Written task: Format the data below as a numbered list, leaving out blank lines, for the part that opens with the line containing "usuarios de patinetes eléctrico" and closes with the line containing "podrá seguir circulando".

################

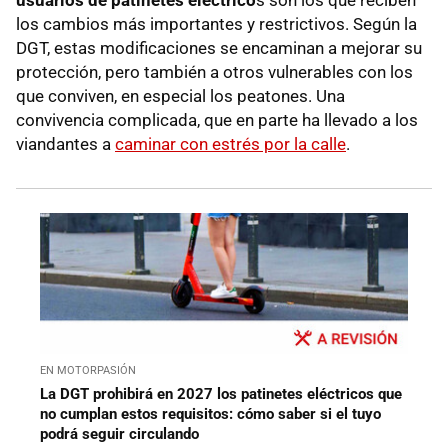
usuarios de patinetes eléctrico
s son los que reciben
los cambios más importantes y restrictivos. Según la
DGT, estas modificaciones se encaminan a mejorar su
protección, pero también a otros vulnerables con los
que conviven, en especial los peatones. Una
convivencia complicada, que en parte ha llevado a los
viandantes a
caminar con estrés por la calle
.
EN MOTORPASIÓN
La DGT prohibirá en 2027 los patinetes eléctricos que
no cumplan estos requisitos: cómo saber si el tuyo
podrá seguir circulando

################

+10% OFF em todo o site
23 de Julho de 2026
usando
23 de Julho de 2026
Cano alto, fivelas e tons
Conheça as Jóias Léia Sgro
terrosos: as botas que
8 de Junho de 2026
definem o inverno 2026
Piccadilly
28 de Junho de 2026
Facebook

################

Output of the exercise:
1. usuarios de patinetes eléctrico
2. s son los que reciben
3. los cambios más importantes y restrictivos. Según la
4. DGT, estas modificaciones se encaminan a mejorar su
5. protección, pero también a otros vulnerables con los
6. que conviven, en especial los peatones. Una
7. convivencia complicada, que en parte ha llevado a los
8. viandantes a
9. caminar con estrés por la calle
10. .
11. EN MOTORPASIÓN
12. La DGT prohibirá en 2027 los patinetes eléctricos que
13. no cumplan estos requisitos: cómo saber si el tuyo
14. podrá seguir circulando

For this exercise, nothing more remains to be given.